Tem gente que não se contenta com o que já tem. As sociedades humanas sempre foram formadas por grupos desiguais em todos os tempos. Por tanto a dose de sofrimento que já temos deveria ser suficiente para nossa trajetória judaico-cristã nesse vale de lágrimas. Se nosso país está virado num chapéu velho; as cidades são perigosas e as instituições permanentes tornaram-se passageiras enquanto aquelas que podem ser mudadas são as mais perenes, de minha parte declaro-me satisfeito. Se essa for à parte que me toca, ela me basta. Mas, ainda assim, como se isso já não bastasse, tem gente insatisfeita com o sofrer que está por natureza inseparavelmente ligado a todos os seres humanos. Pois insatisfeitas procuram mais sofrimento, e encontram, nos programas policiais, e nos religiosos, que as emissoras de televisão apresentam o dia todo, e onde a desgraça pode ser apreciada melhor. Acidentes, tragédias e todo tipo de danação, flagelo e maldição são mostradas com o realismo que a tecnologia proporciona e com a hipocrisia-crítica de um só princípio maniqueu de estrepitosos apresentadores e pregadores de igrejas do terceiro milênio recém começado. Se aqueles expõem o cerne do mal, esses prometem e oferecem o que você precisar; e pra já.

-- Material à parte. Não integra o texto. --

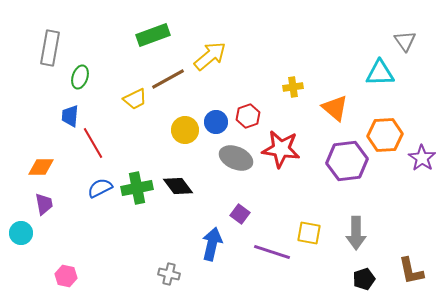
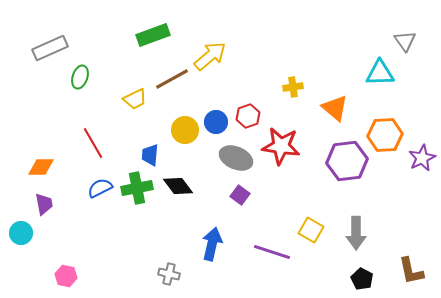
gray rectangle: rotated 56 degrees clockwise
brown line: moved 4 px right
blue trapezoid: moved 80 px right, 39 px down
red star: moved 3 px up
purple star: rotated 12 degrees clockwise
purple square: moved 19 px up
yellow square: moved 2 px right, 3 px up; rotated 20 degrees clockwise
black pentagon: moved 2 px left; rotated 25 degrees counterclockwise
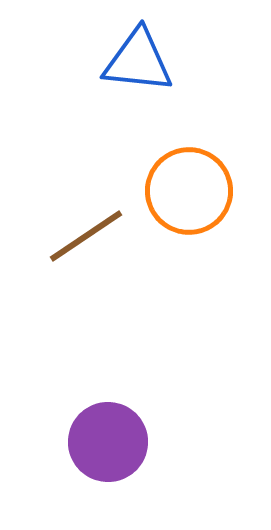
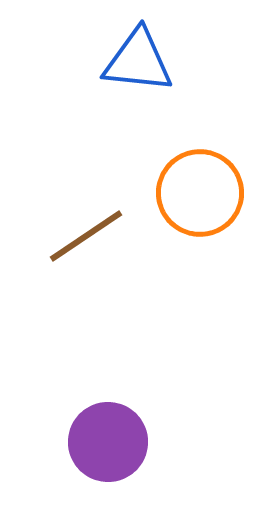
orange circle: moved 11 px right, 2 px down
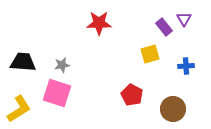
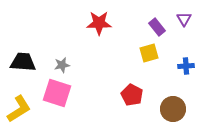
purple rectangle: moved 7 px left
yellow square: moved 1 px left, 1 px up
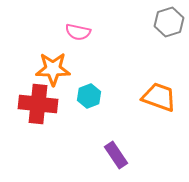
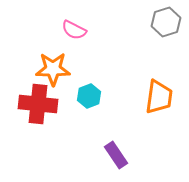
gray hexagon: moved 3 px left
pink semicircle: moved 4 px left, 2 px up; rotated 15 degrees clockwise
orange trapezoid: rotated 78 degrees clockwise
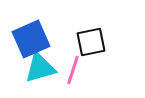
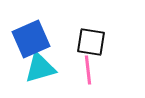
black square: rotated 20 degrees clockwise
pink line: moved 15 px right; rotated 24 degrees counterclockwise
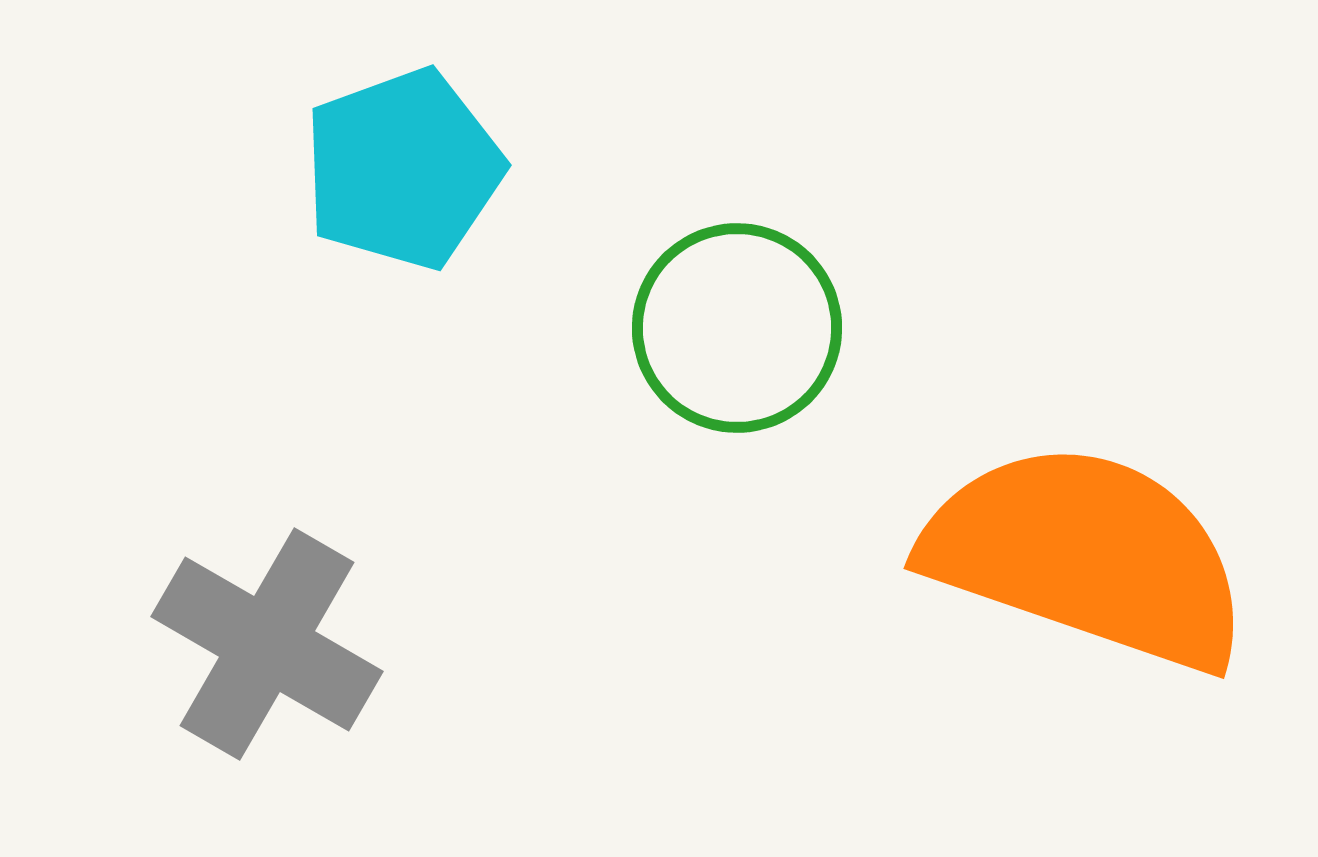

Com uma linda salva de palmas para o senhor Jesus ou com saracoteios e cantorias de conteúdo chinfrim, o seu infortúnio já vai terminar. Mas se isso não resolver reze em línguas: alabarí alabará, alibabá vai te salvá.
Os sofredores insatisfeitos adoram (!) isso, e o jeitão moderno do ritu que seguem nessa nova liturgia vulgar.
Outra prática do sofredor insatisfeito é a repetição de pedidos; cada um deles sete vezes. Mas deve mudar as inflexões para ressaltar certas palavras. Se depois disso tudo não conseguir alívio para o sofrimento, ligue e peça sua oração.
E assistindo a desgraça alheia pela televisão – e são dezenas as opções - e com ela se mortificando, num prazer que só a culpa de nascença é capaz de oferecer, procuram - e acham - sua dorzinha básica supondo haver relação da sua causa com o efeito da causa do outro.
A insatisfação desse tipo de sofredor, porém, não é contestatória, indignada; não é daquela que levanta e sai para resolver o problema. Ela é paradona, pesada. Não se move porque ela é gerente de problemas-permanentemente-provisórios. Os problemas do sofredor insatisfeito são ótimos. Machucam, às vezes, é verdade, e até mais do que deveriam; mas a dorzinha que eles causam, até que é boa. São pequenos problemas, em geral passageiros, e que não causam muitos danos. Outras vezes, porém, nem são problemas, mas assim são tratados para dar mais ênfase a uma coisa que não é. Quando sofrem com a dor inegável, com o mal incurável e devastador, ainda assim sentem que a dor é uma dorzinha boa. E perenizam o sofrimento alheio, o que para eles dá um certo prazer.
Vulpino Argento o demente, que me tira o azimute com suas observações, jura ter presenciado “um diálogo possível” entre dois sofredores insatisfeitos.
Sofredor Insatisfeito 1- Você também tem caroço?
Sofredor Insatisfeito 2- Vários! Um nas costas outra na perna esquerda...E agora parece que tá nascendo mais um na minha bunda.
SF 1 - Puxa! Quantos, hein! Eu tenho só dois.
SF 2 - E dói?
SF 1- E como! Tem dias que eu quase não agüento. Mas, faz parte!
SF 2- De todos os meus caroços, o que mais dói é o da minha bunda. Também, sou obrigado a sentar em cima dele, né! Aí, né, tem mais é que doer mesmo.
SF 1- Eu tenho alguns amigos que também caroços. Um deles também tem um caroço na bunda.
SF 2 – Olha! É mesmo? Pergunta pra ele se o dele também dói?
SF 1– Dói, sim! Ele já me disse. Mas o meu caroço da cabeça dói mais do que o dele. Às vezes a dor vai diminuindo, diminuindo. Não passa. Mas, fica aquela dorzinha boa!